Das erfolgreiche Jahr 2019

Den bisherigen Höhepunkt erreichte die Familie im vergangenen Jahr, als sie bei den nationalen  Jugendmeisterschaften gleich dreimal Gold (Clara bei den U16, Yvan bei den U10, Dora bei den U8) und einmal Silber (Louis bei den U14) gewinnen konnte – und somit drei der sieben Meister im Jugendbereich stellte.

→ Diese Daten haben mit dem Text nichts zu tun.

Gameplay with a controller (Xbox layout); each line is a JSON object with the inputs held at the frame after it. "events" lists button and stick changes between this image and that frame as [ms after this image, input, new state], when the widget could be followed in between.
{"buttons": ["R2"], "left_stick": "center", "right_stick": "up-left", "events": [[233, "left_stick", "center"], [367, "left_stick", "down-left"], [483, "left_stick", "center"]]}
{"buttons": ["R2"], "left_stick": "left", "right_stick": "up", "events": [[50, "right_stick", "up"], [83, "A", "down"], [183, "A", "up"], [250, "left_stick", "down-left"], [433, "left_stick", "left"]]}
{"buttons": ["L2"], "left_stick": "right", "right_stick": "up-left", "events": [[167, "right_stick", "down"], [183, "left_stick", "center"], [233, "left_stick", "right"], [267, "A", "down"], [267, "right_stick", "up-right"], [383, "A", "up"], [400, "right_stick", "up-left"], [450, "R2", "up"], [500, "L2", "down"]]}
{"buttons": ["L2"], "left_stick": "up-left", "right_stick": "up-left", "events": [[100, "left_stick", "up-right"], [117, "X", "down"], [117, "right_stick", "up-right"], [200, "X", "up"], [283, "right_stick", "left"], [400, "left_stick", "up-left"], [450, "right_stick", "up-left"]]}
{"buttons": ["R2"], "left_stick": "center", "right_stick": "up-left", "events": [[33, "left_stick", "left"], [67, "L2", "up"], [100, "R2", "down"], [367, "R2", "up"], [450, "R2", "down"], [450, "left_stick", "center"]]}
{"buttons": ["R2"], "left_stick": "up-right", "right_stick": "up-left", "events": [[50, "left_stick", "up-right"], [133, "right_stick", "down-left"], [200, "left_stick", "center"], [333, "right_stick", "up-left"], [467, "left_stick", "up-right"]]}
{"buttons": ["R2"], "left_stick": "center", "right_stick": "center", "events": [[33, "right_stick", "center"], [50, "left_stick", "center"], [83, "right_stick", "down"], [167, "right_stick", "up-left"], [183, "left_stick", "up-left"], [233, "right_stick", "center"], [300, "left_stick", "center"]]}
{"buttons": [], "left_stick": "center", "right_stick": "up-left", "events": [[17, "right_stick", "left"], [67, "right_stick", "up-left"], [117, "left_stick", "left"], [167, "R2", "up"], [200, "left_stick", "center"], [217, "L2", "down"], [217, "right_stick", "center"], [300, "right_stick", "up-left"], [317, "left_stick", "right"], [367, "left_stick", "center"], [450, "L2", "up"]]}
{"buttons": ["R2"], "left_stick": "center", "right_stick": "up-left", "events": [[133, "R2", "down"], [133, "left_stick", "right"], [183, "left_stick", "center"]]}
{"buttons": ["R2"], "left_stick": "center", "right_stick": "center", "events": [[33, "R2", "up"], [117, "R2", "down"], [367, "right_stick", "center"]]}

Im Sommer legte Dora in ihrem ersten Schachjahr sogar spektakulär nach und erreichte bei den Meisterschaften der EU-Staaten im österreichischen Mureck den zweiten Platz bei den Mädchen unter acht Jahren. Der Weg zur Vize-EU-Meisterin unterliegt jedoch durchaus einem Zufall, wie sich Vater Yves erinnert: „Eigentlich wollten wir sie bei der nationalen Jugendmeisterschaft noch gar nicht antreten lassen, da wir ihre Spielstärke als zu gering empfunden hatten. Der Hauptgrund für die Teilnahme war die Tatsache, dass es in Echternach ein Heimspiel war.“

Mit Setzlisten-Platz 3 hatte Yvan beim gleichen Turnier ebenfalls Hoffnungen auf eine Podiumsplatzierung in der U10-Kategorie, doch der Sprung gelang nicht, was der am Ende Sechstplatzierte bedauert. „Ich war aufgrund der Ausgangslage schon enttäuscht, dass es nicht gereicht hat. Beim nächsten Turnier in Innsbruck ist mir dann aber das Podium gelungen“, weist Yvan auf den späteren Erfolg hin.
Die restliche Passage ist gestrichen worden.